#### PROVIDED ENTRIES ####
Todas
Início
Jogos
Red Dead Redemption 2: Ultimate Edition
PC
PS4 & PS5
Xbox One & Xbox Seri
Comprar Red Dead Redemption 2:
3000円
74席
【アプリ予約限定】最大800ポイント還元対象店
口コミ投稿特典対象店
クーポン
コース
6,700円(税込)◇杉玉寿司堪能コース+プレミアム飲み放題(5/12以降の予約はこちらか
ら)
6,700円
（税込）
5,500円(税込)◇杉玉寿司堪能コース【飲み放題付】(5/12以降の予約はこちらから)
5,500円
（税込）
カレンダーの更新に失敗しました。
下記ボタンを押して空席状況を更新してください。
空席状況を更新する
####
#### PROVIDED ENTRIES ####
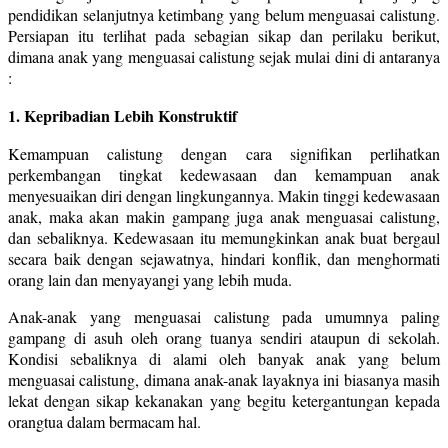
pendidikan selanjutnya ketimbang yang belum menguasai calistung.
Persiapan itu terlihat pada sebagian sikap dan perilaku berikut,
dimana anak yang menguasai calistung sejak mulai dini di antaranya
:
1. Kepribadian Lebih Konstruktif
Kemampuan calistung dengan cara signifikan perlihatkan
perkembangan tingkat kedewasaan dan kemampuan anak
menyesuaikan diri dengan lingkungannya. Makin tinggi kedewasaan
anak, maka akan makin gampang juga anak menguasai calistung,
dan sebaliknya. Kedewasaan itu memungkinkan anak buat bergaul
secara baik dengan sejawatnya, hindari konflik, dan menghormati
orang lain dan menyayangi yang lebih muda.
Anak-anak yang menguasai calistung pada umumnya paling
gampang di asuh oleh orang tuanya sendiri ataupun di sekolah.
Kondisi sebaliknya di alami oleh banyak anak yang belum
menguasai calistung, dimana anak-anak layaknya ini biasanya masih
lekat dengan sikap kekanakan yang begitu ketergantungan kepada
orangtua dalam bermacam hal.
####
PROBLEM DETAILS
Across the data above, count the lines that include the word "sebaliknya", and respond with the number alone.

OUTPUT FOR THIS TASK
2